B. Convert each text entry into a part-of-speech tag vector

In [13]:
# Create a list that will store the part of speech tag for each word in each observation.
tagged_list = []

# Loop through the tokenized words in each observation, tagging each word with its part of speech.
# Then, add the part of speech tags, per each observation, to the tagged_list.
for val in df.prepped_tokens.values:
    tags = nltk.pos_tag(val)
    tagged_list.append([tag for word, tag in tags])

# Create a one-hot binarizer from the sklearn MultiLabelBinarizer() function.
one_hot_multi = sklearn.preprocessing.MultiLabelBinarizer()

# Apply the binarizer to the tagged_list to create one-hot encoded part-of-speech vectors.
psv = one_hot_multi.fit_transform(tagged_list)

# View the resulting array.
psv

array([[0, 0, 0, ..., 0, 0, 0],
       [0, 0, 0, ..., 0, 0, 0],
       [0, 0, 0, ..., 0, 0, 0],
       ...,
       [0, 0, 0, ..., 0, 0, 0],
       [0, 0, 0, ..., 0, 0, 0],
       [0, 0, 0, ..., 0, 0, 0]])

In [22]:
# View the corresponding feature names.
one_hot_multi.classes_

array(['$', "''", 'CC', 'CD', 'DT', 'EX', 'FW', 'IN', 'JJ', 'JJR', 'JJS',
       'LS', 'MD', 'NN', 'NNP', 'NNPS', 'NNS', 'PDT', 'POS', 'PRP',
       'PRP$', 'RB', 'RBR', 'RBS', 'RP', 'SYM', 'TO', 'UH', 'VB', 'VBD',
       'VBG', 'VBN', 'VBP', 'VBZ', 'WDT', 'WP', 'WP$', 'WRB', '``'],
      dtype=object)

C. Convert each entry into a term frequency-inverse document frequency (tfidf) vector

In [14]:
# Create the tfidf vectorizer.
tfidf = sklearn.feature_extraction.text.TfidfVectorizer()

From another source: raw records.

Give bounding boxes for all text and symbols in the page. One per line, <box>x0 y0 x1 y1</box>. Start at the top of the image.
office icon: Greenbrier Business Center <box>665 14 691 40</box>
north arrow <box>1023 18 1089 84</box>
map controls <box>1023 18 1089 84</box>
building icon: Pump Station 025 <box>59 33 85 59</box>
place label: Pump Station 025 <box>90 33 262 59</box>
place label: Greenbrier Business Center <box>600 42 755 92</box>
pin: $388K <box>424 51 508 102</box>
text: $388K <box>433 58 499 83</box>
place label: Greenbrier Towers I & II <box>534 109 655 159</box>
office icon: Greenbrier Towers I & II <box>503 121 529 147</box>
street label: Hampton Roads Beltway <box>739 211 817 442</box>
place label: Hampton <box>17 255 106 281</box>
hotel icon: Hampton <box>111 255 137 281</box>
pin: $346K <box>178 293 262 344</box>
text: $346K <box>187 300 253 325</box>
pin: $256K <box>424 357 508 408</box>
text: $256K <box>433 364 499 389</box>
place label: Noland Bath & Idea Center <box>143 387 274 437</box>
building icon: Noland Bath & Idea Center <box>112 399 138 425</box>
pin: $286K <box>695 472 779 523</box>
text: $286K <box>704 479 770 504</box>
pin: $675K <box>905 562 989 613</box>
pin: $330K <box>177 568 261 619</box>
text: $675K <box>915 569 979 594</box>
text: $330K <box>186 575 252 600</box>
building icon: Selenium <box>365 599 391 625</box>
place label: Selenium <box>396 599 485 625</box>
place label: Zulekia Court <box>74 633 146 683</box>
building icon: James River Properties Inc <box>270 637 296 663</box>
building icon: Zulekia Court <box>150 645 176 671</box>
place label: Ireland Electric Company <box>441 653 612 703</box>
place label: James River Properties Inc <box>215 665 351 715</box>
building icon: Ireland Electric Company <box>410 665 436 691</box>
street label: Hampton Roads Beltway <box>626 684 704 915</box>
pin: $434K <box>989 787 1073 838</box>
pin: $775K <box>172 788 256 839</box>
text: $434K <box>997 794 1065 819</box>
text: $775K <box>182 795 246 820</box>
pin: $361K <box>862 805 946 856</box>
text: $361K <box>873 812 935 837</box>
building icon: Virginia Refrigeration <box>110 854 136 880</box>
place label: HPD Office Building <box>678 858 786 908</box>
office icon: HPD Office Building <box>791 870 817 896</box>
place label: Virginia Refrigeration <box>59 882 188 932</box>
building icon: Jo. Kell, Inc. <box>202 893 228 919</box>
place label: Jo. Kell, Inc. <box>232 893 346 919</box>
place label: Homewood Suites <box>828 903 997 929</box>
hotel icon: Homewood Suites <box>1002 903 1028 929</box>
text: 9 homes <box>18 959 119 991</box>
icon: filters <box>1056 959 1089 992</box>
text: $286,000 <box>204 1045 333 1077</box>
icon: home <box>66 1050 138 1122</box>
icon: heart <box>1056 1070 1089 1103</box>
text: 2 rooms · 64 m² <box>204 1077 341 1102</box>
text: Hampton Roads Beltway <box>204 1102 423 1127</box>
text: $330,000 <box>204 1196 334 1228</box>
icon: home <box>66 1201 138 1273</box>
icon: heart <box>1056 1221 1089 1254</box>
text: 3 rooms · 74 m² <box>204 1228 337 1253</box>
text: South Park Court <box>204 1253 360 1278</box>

# Apply the vectorizer to create a tfidf feature matrix.
tfv = tfidf.fit_transform(df.prepped_text)

# View details about the matrix.
tfv

<50000x32766 sparse matrix of type '<class 'numpy.float64'>'
	with 809954 stored elements in Compressed Sparse Row format>

In [15]:
# View the matrix.
tfv.toarray()

array([[0., 0., 0., ..., 0., 0., 0.],
       [0., 0., 0., ..., 0., 0., 0.],
       [0., 0., 0., ..., 0., 0., 0.],
       ...,
       [0., 0., 0., ..., 0., 0., 0.],
       [0., 0., 0., ..., 0., 0., 0.],
       [0., 0., 0., ..., 0., 0., 0.]])

In [33]:
# View some of the words corresponding to the features.
list(tfidf.vocabulary_.items())[:10]

[('vote', 31386),
 ('dick', 8024),
 ('mouth', 19521),
 ('rememb', 24211),
 ('rape', 23706),
 ('trump', 29656),
 ('day', 7457),
 ('elect', 9075),
 ('yalec', 32481),
 ('taldwin', 28425)]

Follow-Up Question:

For the three techniques in problem (2) above, give an example where each would be useful.

1. Creating word-count vectors could be useful for extracting the domain or sentiment of the text.  For example, a high count of domain-specific words might indicate that the text could be classified as part of that domain.
2. Creating part-of-speech vectors could be useful for extracting intent from the text.  For example, user text entries could be filtered for a high number of verbs, potentially indicating an intent to act.
3. Creating tfidf vectors is useful for quantifying how important different words are in the context of the overall document or set of documents being analyzed.  One example might be analyzing posts on a message board thread to identify "trolling", i.e., posts that do not use many (or any) of the terms being used by most of the other posts.